At the same time, he points to another problem. “If the data from the census show that a certain group no longer needs to be categorised as SC or ST, then do we have the political will to exclude such a community?”

He feels government, academics and media alike are conditioned to think that the prime indicator for backwardness is caste. “If they can move beyond this caste-centric approach and broaden their understanding then something is possible, but they have to realise state intervention based on caste iss­ues is a myth. A caste census is just a ploy to divert attention.”

“In Tamil Nadu, for instance, reservation is only there in the public sector and of the 25 per cent of the people it’s meant to cover, only 6 per cent actually benefit, that too for jobs like sweepers and drivers. But no one talks about this.”

Lakshmanan also points to a study conducted by Professor Sathyapaul of the University of Andhra Pradesh which surveyed the participation of SC and ST MPs in Parliament during question hour from 1975 to 2000. “In 25 years they spoke for a total of six and a half hours.
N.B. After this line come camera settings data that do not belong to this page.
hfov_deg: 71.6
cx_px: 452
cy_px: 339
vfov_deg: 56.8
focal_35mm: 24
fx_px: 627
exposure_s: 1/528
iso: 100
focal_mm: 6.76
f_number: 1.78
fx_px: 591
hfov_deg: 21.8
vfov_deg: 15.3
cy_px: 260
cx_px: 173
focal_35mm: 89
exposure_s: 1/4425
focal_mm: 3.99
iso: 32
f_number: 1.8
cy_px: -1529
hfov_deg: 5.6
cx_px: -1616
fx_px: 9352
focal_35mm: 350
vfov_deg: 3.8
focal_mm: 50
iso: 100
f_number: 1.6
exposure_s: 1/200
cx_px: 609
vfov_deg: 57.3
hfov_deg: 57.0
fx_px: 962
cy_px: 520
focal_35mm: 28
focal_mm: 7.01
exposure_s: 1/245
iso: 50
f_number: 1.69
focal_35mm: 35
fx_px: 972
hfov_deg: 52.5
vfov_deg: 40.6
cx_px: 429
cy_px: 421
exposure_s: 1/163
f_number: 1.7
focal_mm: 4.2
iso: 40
Only four hours actually dealt with Dalit issues, an example of how caste based intervention has become meaningless.”

He finishes by arguing that if the government feels it doesn’t have adequate data then it should temporarily suspend policies such as reservation and refashion it once data are collected rather than do both simultaneously.
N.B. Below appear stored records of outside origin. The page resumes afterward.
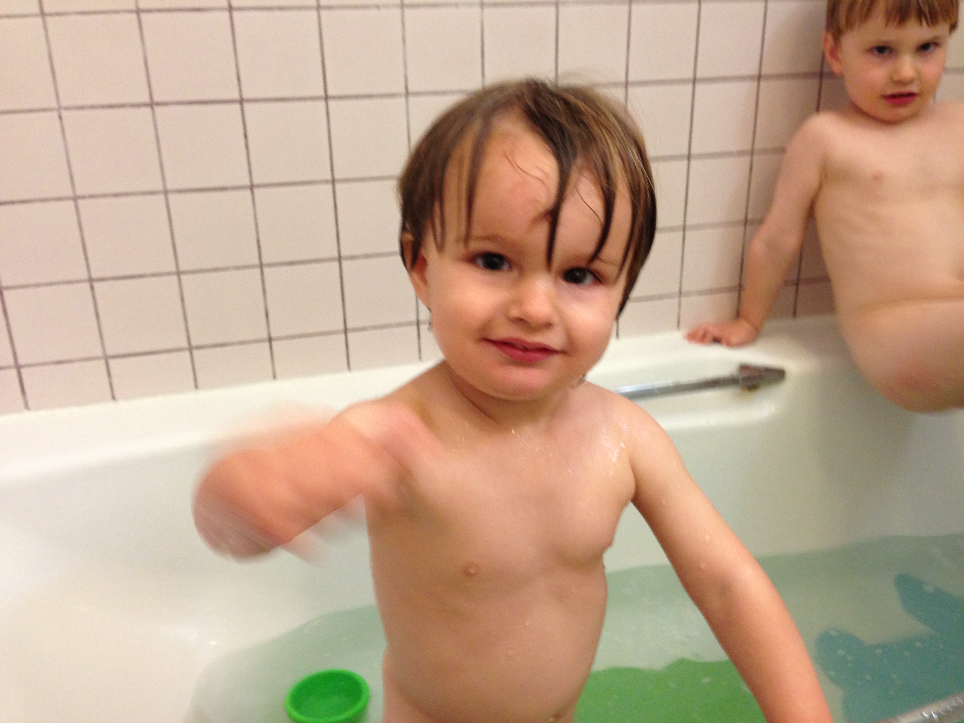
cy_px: 362
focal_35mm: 33
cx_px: 482
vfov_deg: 42.9
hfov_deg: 55.4
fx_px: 919
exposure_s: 1/20
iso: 200
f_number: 2.4
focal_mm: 4.13
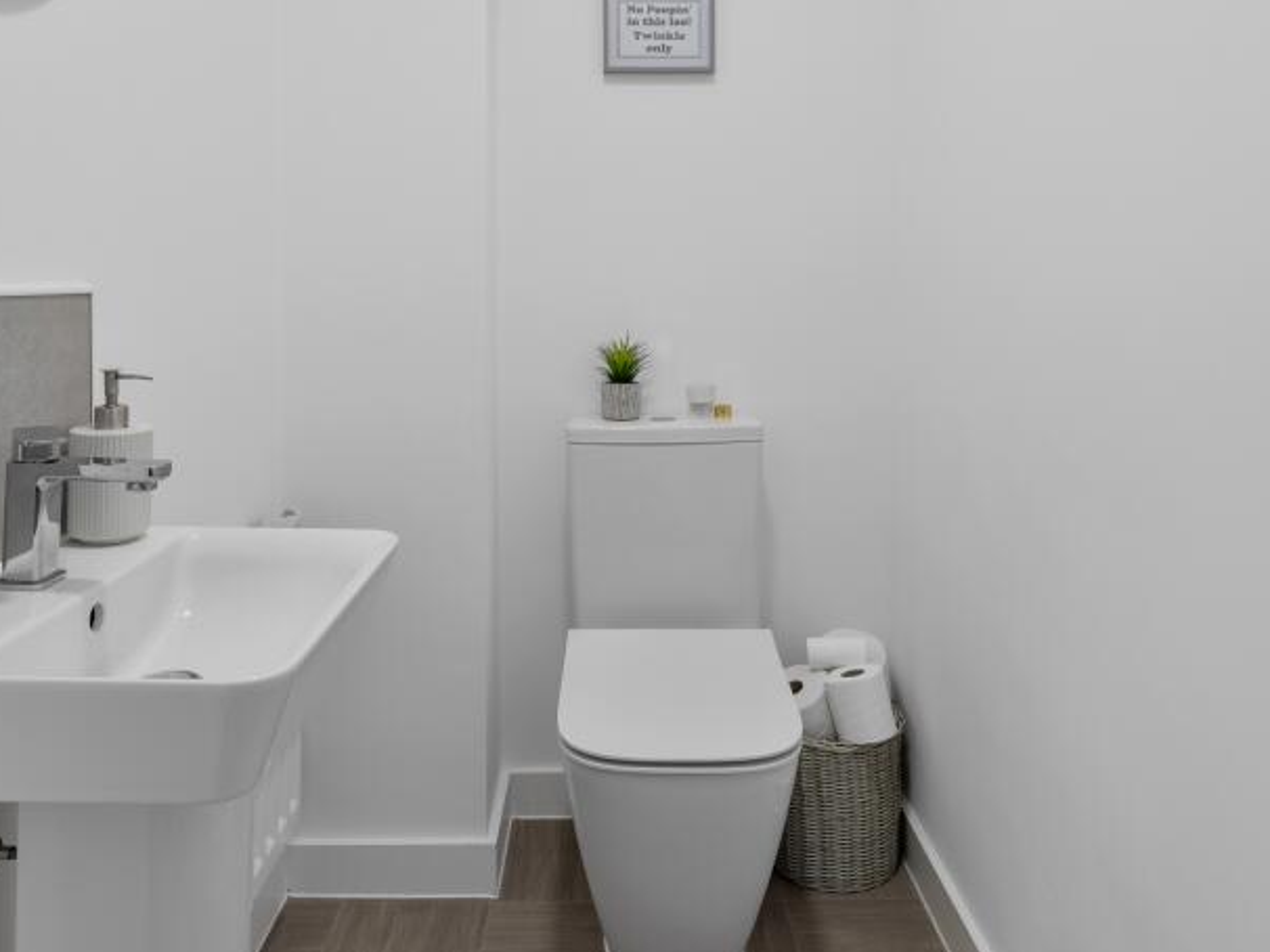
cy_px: 274
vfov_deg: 51.4
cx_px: 622
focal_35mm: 26
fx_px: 954
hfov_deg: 67.3
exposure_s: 1/15
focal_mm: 15
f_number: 8
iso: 400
— jayantsriram@expressbuzz.com

The blind side

Caste blindness is the tendency of a group to “not-see” or ignore caste. Many call it the privilege of the upper castes, one they have gained after having extracted the most out of caste privileges. Satish Deshpande and Mary E John wrote in their article titled “The politics of not counting caste” (Economic and Political Weekly, June 19 2010): “For the most privileged sections of the upper castes this was true in a certain sense because three generations of caste blindness had allowed them to fully encash their caste advantages. They were now in a situation where they no longer needed to invoke caste explicitly, having acquired all the other resources that guaranteed them the “legitimate” advantages of inherited wealth, expensive education and abundant connections among their own kind. It is these groups of upper castes who are the most vociferous advocates of caste blindness today. It is they who believe that the Census is mainly about and for the lower castes and their squabbling about quotas.” But caste blindness or denying someone’s caste identity can lead to unequal distribution of resources. Post tsunami, Dalit Network Netherlands noted in its report that in the “pretence of caste blindness” the aid agencies had not taken into consideration the inherent caste discrimination. “The discrimination was present at all phases of the recovery process, from the denial of rice, the refusal to share emergency shelters, the removal of bodies, and the relief materials provided, through to the compensation and provision of livelihood assistance and housing,” says the report. It was not “planned or organised by the caste fisherman” but, “it merely played out its natural course as a result of thousands of years of an unchallenged caste system.” Caste blindness among the oppressed castes came down considerably after the Mandal Commission report. Today, caste assertion has become a way to reclaim resources and privileges denied.